Já Carlos Gustavo Poggio, professor de Relações Internacionais da Faap e especialista em EUA, destaca que o “retorno à normalidade” deve ocorrer apenas na Casa Branca. Ele alerta que Trump convenceu milhões de pessoas a entrarem em um “universo paralelo” no qual Biden é ilegítimo (mesmo sem provas).
“Fora da Casa Branca não há como voltar à normalidade. As coisas se transformam muito rapidamente. Como um presidente que quer recuperar certo grau de normalidade vai lidar com uma sociedade completamente transformada?”, questiona.
O americanista projeta uma oposição forte e que exigirá jogo de cintura a Biden para construir pontes num contexto que aponta na direção oposta.
"Nós temos hoje duas tribos políticas. Se o líder da tribo fala para não tomar vacina, você não toma. Se ele muda de ideia no dia seguinte, você também muda. Não é uma questão de posição política, mas de lealdade à tribo. Quando a política vira isso a conciliação se torna difícil”.

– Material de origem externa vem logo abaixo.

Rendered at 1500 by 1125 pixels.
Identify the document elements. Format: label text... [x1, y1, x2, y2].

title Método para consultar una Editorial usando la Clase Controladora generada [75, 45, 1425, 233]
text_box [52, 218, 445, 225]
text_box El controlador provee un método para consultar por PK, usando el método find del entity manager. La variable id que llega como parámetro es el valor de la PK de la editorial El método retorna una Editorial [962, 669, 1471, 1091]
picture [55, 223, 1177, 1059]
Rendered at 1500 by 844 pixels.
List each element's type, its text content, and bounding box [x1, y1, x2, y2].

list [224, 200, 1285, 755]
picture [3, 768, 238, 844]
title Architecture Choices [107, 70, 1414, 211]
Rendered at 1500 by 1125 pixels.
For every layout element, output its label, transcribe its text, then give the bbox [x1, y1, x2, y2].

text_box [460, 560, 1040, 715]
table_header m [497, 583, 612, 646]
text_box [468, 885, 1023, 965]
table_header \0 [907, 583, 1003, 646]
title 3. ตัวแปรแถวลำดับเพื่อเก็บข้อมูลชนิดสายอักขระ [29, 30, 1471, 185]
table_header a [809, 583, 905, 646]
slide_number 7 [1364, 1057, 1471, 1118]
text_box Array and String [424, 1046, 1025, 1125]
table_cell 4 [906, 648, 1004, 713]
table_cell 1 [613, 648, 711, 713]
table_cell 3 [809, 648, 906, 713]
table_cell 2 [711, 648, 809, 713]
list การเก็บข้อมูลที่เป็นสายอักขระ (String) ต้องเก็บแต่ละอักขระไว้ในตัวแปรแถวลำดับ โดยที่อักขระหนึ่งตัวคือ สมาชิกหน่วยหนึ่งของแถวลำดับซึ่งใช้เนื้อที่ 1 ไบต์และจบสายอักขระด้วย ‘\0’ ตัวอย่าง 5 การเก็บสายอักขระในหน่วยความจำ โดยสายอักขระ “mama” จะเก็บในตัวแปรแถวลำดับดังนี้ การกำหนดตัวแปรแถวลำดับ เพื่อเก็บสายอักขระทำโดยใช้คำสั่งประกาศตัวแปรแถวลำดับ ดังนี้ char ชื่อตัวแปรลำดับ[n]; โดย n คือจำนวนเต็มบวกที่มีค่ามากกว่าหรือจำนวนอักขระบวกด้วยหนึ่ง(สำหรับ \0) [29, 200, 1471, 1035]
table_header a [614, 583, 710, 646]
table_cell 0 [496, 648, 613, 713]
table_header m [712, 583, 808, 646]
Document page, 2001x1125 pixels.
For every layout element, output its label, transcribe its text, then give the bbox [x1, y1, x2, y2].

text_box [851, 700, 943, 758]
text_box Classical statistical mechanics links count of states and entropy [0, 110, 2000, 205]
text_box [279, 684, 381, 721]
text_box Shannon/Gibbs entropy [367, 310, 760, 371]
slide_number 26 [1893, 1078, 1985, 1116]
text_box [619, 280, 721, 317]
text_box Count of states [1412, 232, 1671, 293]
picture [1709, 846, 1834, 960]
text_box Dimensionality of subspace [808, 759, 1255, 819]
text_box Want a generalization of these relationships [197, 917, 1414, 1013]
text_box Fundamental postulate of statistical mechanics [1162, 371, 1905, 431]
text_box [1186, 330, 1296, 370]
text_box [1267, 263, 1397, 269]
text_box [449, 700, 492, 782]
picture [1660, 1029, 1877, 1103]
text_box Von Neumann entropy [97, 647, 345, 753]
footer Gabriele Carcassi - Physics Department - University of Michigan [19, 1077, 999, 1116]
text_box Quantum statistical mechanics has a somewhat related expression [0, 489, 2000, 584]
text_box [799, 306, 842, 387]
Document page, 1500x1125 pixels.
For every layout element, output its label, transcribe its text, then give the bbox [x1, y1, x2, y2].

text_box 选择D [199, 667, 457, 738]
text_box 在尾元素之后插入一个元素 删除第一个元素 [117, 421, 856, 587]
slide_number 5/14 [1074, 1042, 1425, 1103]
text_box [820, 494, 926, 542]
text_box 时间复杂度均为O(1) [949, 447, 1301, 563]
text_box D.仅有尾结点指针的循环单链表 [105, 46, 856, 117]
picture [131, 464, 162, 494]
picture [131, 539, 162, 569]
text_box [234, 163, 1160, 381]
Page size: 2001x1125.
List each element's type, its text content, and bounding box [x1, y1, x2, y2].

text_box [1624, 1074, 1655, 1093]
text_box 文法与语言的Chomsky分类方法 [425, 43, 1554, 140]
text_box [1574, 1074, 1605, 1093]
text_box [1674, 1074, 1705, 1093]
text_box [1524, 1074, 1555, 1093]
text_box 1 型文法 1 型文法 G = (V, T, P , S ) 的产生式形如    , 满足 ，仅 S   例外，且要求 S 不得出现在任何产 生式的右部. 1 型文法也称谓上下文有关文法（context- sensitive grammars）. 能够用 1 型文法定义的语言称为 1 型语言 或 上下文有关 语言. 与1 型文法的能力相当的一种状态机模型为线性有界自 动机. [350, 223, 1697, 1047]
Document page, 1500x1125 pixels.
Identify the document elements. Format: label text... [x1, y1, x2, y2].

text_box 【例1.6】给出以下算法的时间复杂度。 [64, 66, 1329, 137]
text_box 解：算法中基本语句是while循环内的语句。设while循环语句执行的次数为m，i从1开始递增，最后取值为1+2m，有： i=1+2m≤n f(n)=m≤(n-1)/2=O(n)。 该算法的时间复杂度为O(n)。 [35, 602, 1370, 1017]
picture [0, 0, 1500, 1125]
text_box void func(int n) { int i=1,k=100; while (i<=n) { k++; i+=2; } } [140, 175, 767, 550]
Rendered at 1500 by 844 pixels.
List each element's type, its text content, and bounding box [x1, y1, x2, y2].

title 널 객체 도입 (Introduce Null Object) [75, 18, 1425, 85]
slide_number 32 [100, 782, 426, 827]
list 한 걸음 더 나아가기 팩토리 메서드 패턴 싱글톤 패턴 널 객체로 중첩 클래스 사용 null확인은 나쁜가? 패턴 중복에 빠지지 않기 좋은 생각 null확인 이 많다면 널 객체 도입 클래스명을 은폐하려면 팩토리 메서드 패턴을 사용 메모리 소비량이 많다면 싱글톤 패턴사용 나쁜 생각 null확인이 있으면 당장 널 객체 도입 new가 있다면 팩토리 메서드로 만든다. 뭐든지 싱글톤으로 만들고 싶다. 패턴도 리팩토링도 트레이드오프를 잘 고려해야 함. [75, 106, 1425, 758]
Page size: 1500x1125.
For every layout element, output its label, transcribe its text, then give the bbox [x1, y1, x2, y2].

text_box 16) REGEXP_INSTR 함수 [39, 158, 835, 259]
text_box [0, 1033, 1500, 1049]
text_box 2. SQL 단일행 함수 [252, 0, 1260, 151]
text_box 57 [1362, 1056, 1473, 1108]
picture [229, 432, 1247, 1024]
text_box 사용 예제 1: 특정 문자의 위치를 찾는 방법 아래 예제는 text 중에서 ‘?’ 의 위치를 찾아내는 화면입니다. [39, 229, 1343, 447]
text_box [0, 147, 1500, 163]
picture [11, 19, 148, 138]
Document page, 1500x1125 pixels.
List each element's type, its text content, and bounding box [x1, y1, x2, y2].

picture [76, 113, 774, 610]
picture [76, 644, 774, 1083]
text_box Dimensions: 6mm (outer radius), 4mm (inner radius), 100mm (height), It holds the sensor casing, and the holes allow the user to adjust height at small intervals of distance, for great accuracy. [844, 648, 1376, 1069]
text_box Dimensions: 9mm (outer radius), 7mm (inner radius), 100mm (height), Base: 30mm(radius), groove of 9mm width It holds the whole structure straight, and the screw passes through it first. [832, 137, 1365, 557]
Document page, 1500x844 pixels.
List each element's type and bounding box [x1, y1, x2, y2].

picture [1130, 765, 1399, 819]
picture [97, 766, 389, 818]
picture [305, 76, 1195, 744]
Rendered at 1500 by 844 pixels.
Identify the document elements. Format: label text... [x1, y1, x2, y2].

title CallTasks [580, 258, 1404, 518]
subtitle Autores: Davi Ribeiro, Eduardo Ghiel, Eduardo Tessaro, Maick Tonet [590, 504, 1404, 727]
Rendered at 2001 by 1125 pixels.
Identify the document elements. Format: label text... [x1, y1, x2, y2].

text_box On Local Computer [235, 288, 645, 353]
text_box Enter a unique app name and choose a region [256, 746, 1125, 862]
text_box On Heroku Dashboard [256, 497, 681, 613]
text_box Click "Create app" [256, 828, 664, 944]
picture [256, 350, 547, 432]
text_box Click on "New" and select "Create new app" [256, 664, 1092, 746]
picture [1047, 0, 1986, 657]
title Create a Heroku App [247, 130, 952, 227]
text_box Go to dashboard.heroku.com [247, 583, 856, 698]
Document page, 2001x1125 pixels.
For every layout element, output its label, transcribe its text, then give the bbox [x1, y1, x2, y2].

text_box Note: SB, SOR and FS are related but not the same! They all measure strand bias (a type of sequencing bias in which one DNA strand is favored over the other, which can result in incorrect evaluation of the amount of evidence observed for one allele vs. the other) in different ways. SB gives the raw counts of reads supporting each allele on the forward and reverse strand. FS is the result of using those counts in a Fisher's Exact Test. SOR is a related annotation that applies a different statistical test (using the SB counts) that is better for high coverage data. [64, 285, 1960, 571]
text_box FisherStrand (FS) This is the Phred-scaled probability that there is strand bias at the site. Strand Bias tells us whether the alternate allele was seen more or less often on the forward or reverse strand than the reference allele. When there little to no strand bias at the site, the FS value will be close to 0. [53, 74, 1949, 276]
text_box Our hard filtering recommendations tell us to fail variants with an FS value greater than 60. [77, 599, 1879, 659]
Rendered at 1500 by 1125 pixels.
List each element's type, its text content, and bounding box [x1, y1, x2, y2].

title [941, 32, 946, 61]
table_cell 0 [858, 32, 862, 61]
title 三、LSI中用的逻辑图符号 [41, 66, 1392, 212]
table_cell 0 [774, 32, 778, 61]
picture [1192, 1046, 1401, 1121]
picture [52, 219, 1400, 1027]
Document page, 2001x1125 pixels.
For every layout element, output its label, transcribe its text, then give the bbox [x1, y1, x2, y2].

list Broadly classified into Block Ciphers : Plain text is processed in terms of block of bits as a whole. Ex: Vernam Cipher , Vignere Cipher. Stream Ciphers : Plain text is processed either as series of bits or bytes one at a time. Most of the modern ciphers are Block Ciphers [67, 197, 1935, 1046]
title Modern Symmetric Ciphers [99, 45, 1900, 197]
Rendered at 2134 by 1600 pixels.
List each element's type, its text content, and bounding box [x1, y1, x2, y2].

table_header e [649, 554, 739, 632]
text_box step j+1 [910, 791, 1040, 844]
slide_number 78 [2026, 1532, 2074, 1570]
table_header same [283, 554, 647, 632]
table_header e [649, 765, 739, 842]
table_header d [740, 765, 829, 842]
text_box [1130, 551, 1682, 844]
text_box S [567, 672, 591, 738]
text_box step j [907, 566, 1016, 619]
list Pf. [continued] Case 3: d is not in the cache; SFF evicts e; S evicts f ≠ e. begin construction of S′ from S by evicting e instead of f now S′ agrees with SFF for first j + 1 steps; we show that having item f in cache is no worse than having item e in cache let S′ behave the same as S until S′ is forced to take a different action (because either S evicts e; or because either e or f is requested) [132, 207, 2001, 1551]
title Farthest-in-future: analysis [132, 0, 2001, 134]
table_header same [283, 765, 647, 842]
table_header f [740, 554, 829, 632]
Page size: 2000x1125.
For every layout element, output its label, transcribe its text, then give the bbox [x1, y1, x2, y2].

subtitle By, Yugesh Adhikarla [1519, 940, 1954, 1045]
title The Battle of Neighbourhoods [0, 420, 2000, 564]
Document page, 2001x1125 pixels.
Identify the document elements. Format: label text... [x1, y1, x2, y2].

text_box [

Outro ponto a ser observado é a governabilidade, que apesar da maioria no Senado com 50 democratas, 50 republicanos e voto decisivo da vice-presidente Kamala Harris, não se desenha tranquila. Na prática, significa que Biden precisará manter as diversas alas do partido alinhadas, sob risco de perder votos e aprovações de projetos.
Sobre o tema, Poggio argumenta que muitas das alas do partido não são aliadas de Biden. “Elas se uniram por convenção, mas não são alinhadas a ele. Basta olhar para Alexandria Ocasio-Cortez (uma das lideranças mais à esquerda). Com o tempo essas fissuras ficarão mais claras”, projeta.
Para Lucas Leite é “improvável” que questões polêmicas sejam propostas pela gestão em um primeiro momento porque o mandato servirá mais para "pôr ordem na casa” mas chama atenção para a experiência de Biden em negociações com o Congresso já que ele passou décadas atuando no Senado.